A Trip to Baixiang Street to See Charms of Black Bricks and Grey Tiles

Baixiang Street was the most prosperous place in the lower half of Chongqing, which served as the birthplace of Chongqing's "mother town" culture. Located at the intersection of Jiefang Road and Kaixuan Road, the "Oriental Wall Street" saw its best days in the golden age of the city's lower half.

From nine 100-year-old cultural relics and two sites of city wall ruins, the scene of "one street, two parks, three lanes, and nine guild halls" reappears with the grandeur of the mountainous city in the past.  

Photos provided to iChongqing 

Walking on Baixiang Street, you'll find that the original features remain.

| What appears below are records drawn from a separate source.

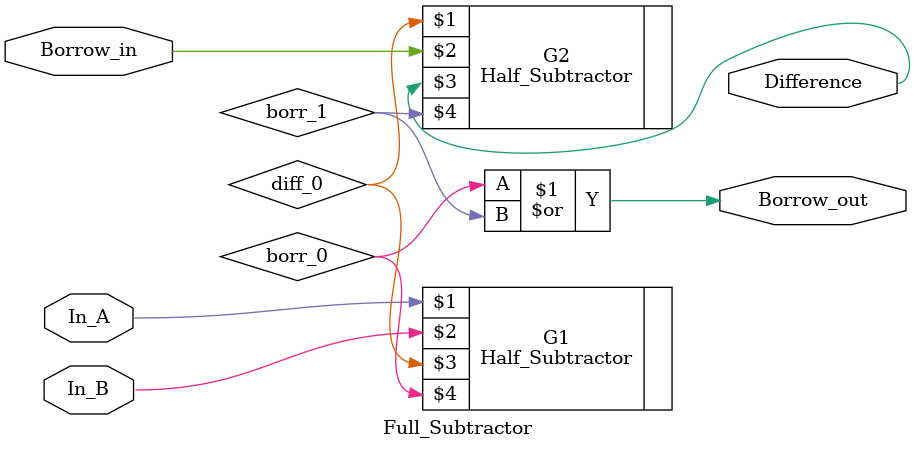
<source format=v>
`timescale 1ns / 1ps

module Full_Subtractor(
    In_A, In_B, Borrow_in, Difference, Borrow_out
    );
    input In_A, In_B, Borrow_in;
    output Difference, Borrow_out;
    
    // implement full subtractor circuit, your code starts from here.
    wire diff_0, borr_0, borr_1;
    Half_Subtractor G1(In_A, In_B, diff_0, borr_0);
    Half_Subtractor G2(diff_0, Borrow_in, Difference, borr_1);
    or(Borrow_out, borr_0, borr_1); //gate(output, input1, input2)

    // use half subtractor in this module, fulfill I/O ports connection.
    Half_Subtractor HSUB (
        .In_A(), 
        .In_B(), 
        .Difference(), 
        .Borrow_out()
    );

endmodule

</source>
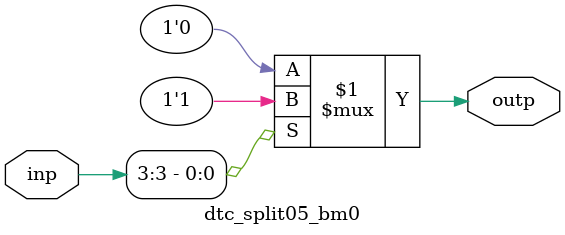
<source format=v>
module dtc_split05_bm0 (
	input  wire [6-1:0] inp,
	output wire [1-1:0] outp
);


	assign outp = (inp[3]) ? 1'b1 : 1'b0;

endmodule
</source>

With hollowed-out lattice doors and windows, the buildings combine the exotic Western style with traditional Chinese elegance.

As the heart of the industry in the auxiliary capital during wartime, the Medicinal Materials Guild Hall has witnessed the glorious century of Chongqing's medicinal materials industry through the ups and downs. Its robust three-storeyed main building features left-right symmetry. Doors, windows, and columns are decorated with ingenious, exquisite, and vivid reliefs, which have high value in architectural art and aesthetics.

The building presents the Baroque style during the Renaissance in Europe, and the form of regular wavy or reverse curves endows the architectural elements with a dynamic effect.

However, the Private Xinghua Primary School's home, inaugurated by the Guild Hall in 1935, is a modern eclectic building. With three floors on the front and four floors on the back, the well-proportioned building sits in the south and faces the north's Yangtze River. The ship-shaped building, with Chinese wood, black bricks, grey tiles, and Western arc wall corners, shows the perfect combination of the two architectural styles.